Australia's Crown slip-ups offer lessons for Macau's gaming sector, expert says
The alleged money-launching and criminal misdeeds conducted by Australia’s Crown Resorts Ltd, which was said to be associated with one of Macau’s biggest junkets, Suncity Group, may mar the reputation of Macau’s casino industry, according to a report published by Steve Vickers & Associates Ltd (SVA), a specialist political and corporate risk consultancy.
Earlier, a report into Crown Resorts, chaired by former New South Wales (NSW) Supreme Court judge Patricia Bergin SC, under the authority of the state’s Independent Liquor and Gaming Authority, was published and tabled in NSW parliament on February 9.
The damning statement listed the evidence of the group’s alleged money laundering and criminal activities, with most of them linked to one of the group’s properties, Crown Melbourne.
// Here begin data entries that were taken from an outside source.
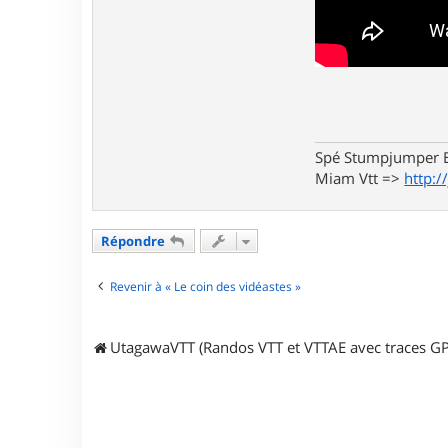
Spé Stumpjumper E
Miam Vtt =>
http:/
Répondre
Revenir à « Le coin des vidéastes »
UtagawaVTT (Randos VTT et VTTAE avec traces GP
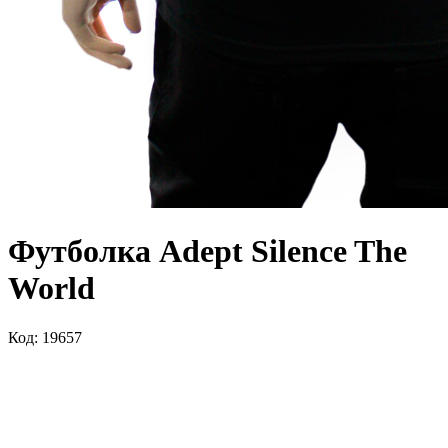
Футболка Adept Silence The
World
Код: 19657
The evidence prompted Bergin to officially condemn the casino operator “unsuitable” to hold a gaming license at Barangaroo, Sydney.
According to a report by the Guardian, there was a video showing large amounts of cash unloaded from bags in the group’s high-roller room at Crown Melbourne, which Bergin suspected was hosting money laundering activities.
Bergin’s report also stated that Crown Resort allowed Suncity Group, a Macau junket that Bergin stressed was linked to organized crime, to operate its high-roller room at Crown Melbourne. It was the same room shown in the aforementioned footage of money being unpacked from bags and exchanged for chips.
Crown Resorts Ltd is the operator of Crown Melbourne, Crown Perth and Crown Sydney. Bergin has called for a sweeping cultural change in the firm, should it seek to prove its suitability for a gaming license.
“The [Bergin’s] report offers lessons not only to Crown Resort, but also to any businesses involved in the gaming sector, in Macau, or further afield,” Steve Vickers, founder and chief executive officer of SVA stated in the report.
“The real impact is more reputational than actual. Some junket operators have been the source of public adverse comment – especially relating to associations with triad societies and alleged money laundering. This will attract attention from various quarters and regulators,” Vickers told the Times when asked about the impact of the group’s saga on Macau’s gaming industry.
Vickers also stressed the overreliance of many gaming operators on Macau’s junkets to source VIP bettors “downplayed the risk of indirectly dealing with triad societies when doing so,” in some cases.
Vickers’ report also indicated that Australia’s operator seriously misread the determination of the Chinese government to act against gaming promotion, until the arrest of 19 of its staff charged by China for gambling promotion offenses, which prompted a revelation for the group.
Any roadblocks undermining Macau’s casino industry, which has served as a backbone of the city’s financial ecosystem, can have a knock-on effect on local businesses, ranging from hotel, financial and trading, to real estates and leisure businesses, he stressed.
Last year, the Standing Committee of the National People’s Congress (NPC), China’s top legislature, has approved an amendment to the national criminal law criminalizing anyone who “organizes citizens of mainland China to participate in gambling outside the country (or border), which involves a hefty sum or cases with serious consequences.” It will come into force on March 1, 2021.
The tightened law is expected to deal a blow to the city’s VIP sector and junket businesses.
“The PRC government is very keen to prevent capital outflows from the mainland via unlawful methods so the junkets are currently under heavy government pressure,” Vickers told the Times.
“The junket sector is certainly down but is not completely out,” he stated, adding the future is “unclear.” However, “junkets seem to be amending their methodology – some bigger ones are opening operations in South East Asia and are heavily involved in online gaming.”
He suggests that the city stay vigilant and ensure that its banking system is not “inadvertently compromised by those apparently offshore junkets who are actually active locally and using Macau.”